1. **Tokenization**:
   - The text is split into tokens. BERT uses WordPiece tokenization, where words are split into subwords or characters when necessary.
   - Special tokens are added: `[CLS]` at the beginning of a sequence and `[SEP]` at the end of a sequence or to separate different sequences.

   Example:
   ```
   Input: "I love programming."
   Tokenized: ['[CLS]', 'i', 'love', 'programming', '.', '[SEP]']
   ```

2. **Embedding**:
   - **Token Embeddings**: Each token is converted into a dense vector.
   - **Segment Embeddings**: For tasks involving pairs of sentences, segment embeddings differentiate the two sentences.
   - **Positional Embeddings**: Since transformers don't have inherent order information, positional embeddings are added to each token to encode its position in the sequence.

   Example:
   ```
   Token Embedding: [v_i, v_love, v_programming, v_.]
   Segment Embedding: [v_segment_A, v_segment_A, v_segment_A, v_segment_A]
   Positional Embedding: [v_pos_0, v_pos_1, v_pos_2, v_pos_3]
   Combined Embedding: v_combined_0, v_combined_1, v_combined_2, v_combined_3
   ```

3. **Self-Attention Mechanism**:
   - Each token attends to every other token in the sequence to build a contextual understanding.
   - This is done using multiple attention heads, allowing the model to focus on different parts of the sentence simultaneously.

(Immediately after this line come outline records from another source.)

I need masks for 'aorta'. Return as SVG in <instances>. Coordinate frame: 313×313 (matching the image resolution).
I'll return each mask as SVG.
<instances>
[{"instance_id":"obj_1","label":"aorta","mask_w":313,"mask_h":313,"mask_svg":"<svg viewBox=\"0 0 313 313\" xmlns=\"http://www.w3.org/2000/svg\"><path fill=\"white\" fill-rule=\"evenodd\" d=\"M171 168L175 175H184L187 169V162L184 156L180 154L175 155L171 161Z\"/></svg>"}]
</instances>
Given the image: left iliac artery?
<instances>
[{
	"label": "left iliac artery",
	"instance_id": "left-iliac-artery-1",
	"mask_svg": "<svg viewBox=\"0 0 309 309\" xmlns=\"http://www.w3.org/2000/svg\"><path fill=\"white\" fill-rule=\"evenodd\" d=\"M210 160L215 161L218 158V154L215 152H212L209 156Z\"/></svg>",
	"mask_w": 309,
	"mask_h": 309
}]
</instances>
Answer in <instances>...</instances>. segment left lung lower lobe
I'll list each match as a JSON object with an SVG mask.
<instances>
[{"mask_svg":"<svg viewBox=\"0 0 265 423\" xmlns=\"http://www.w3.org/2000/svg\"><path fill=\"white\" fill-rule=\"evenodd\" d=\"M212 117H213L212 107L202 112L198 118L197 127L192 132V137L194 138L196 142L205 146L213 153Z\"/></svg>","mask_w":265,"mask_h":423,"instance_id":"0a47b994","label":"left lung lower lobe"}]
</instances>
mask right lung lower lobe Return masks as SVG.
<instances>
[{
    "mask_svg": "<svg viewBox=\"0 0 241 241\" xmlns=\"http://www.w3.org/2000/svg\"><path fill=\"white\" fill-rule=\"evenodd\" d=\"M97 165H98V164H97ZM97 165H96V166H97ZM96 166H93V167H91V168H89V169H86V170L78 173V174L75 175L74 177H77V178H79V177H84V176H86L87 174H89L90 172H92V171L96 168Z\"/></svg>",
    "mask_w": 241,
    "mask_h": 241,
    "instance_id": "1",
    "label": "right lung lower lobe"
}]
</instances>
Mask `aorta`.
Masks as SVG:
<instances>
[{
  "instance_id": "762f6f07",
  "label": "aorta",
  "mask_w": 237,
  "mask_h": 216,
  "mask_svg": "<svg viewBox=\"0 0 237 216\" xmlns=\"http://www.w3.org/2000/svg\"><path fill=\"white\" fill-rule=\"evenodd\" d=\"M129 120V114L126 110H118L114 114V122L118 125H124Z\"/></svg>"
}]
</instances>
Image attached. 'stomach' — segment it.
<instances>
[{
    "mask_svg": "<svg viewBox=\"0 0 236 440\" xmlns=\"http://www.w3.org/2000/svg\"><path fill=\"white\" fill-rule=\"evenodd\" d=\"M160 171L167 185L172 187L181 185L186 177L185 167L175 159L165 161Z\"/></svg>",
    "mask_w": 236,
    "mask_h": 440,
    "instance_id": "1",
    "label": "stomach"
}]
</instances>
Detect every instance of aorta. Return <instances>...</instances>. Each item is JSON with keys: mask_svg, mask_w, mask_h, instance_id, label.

4. **Transformer Layers**:
   - The combined embeddings are passed through multiple transformer layers. Each layer consists of a multi-head self-attention mechanism followed by position-wise feed-forward neural networks.
   - The output of each layer is passed to the next, allowing the model to build increasingly complex representations.

### Connecting Sentences

- BERT can handle pairs of sentences by including a `[SEP]` token to differentiate between them. During training for tasks like Question Answering or Next Sentence Prediction, it learns to understand the relationship between these sentences.

   Example:
   ```
   Sentence A: "How are you?"
   Sentence B: "I am fine."
   Tokenized: ['[CLS]', 'how', 'are', 'you', '?', '[SEP]', 'i', 'am', 'fine', '.', '[SEP]']
   ```

### Integration into Neural Networks

**Using BERT in Downstream Tasks**:

1. **Feature Extraction**:
   - BERT can be used as a fixed feature extractor where the encoded representations of the input text are taken from a specific layer and used in downstream tasks.
   - The `[CLS]` token's representation is often used as a summary of the entire sequence for classification tasks.

   Example:
   ```
   Encoded Representation: [v_CLS, v_how, v_are, v_you, v_?, v_SEP, v_i, v_am, v_fine, v_.]
   ```

2. **Fine-Tuning**:
   - BERT can be fine-tuned for specific tasks by adding task-specific layers on top of the pre-trained model and training the entire architecture.
   - For classification, a dense layer followed by a softmax layer can be added on top of the `[CLS]` token's output.

   Example:
   ```
   Model Architecture:
   Input: [CLS] How are you? [SEP] I am fine. [SEP]
   BERT Encoder Layers
   Output (of [CLS] token): v_CLS
   Dense Layer: Dense(v_CLS)
   Softmax Layer: Softmax(Dense(v_CLS))
   ```

### Examples

1. **Single Sentence Encoding**:
   - Input: "The quick brown fox."
   - Tokenized: ['[CLS]', 'the', 'quick', 'brown', 'fox', '.', '[SEP]']
   - Embedding + Self-Attention -> Encoded Representation

2. **Sentence Pair Encoding**:
   - Input: "What is your name?" "My name is BERT."
   - Tokenized: ['[CLS]', 'what', 'is', 'your', 'name', '?', '[SEP]', 'my', 'name', 'is', 'bert', '.', '[SEP]']
   - Embedding + Self-Attention -> Encoded Representation

### Conclusion

BERT's ability to read text bidirectionally and its use of transformers for self-attention allows it to create rich, contextual representations of text. These encoded representations can be used as features in downstream tasks or fine-tuned with additional layers to improve performance on specific tasks.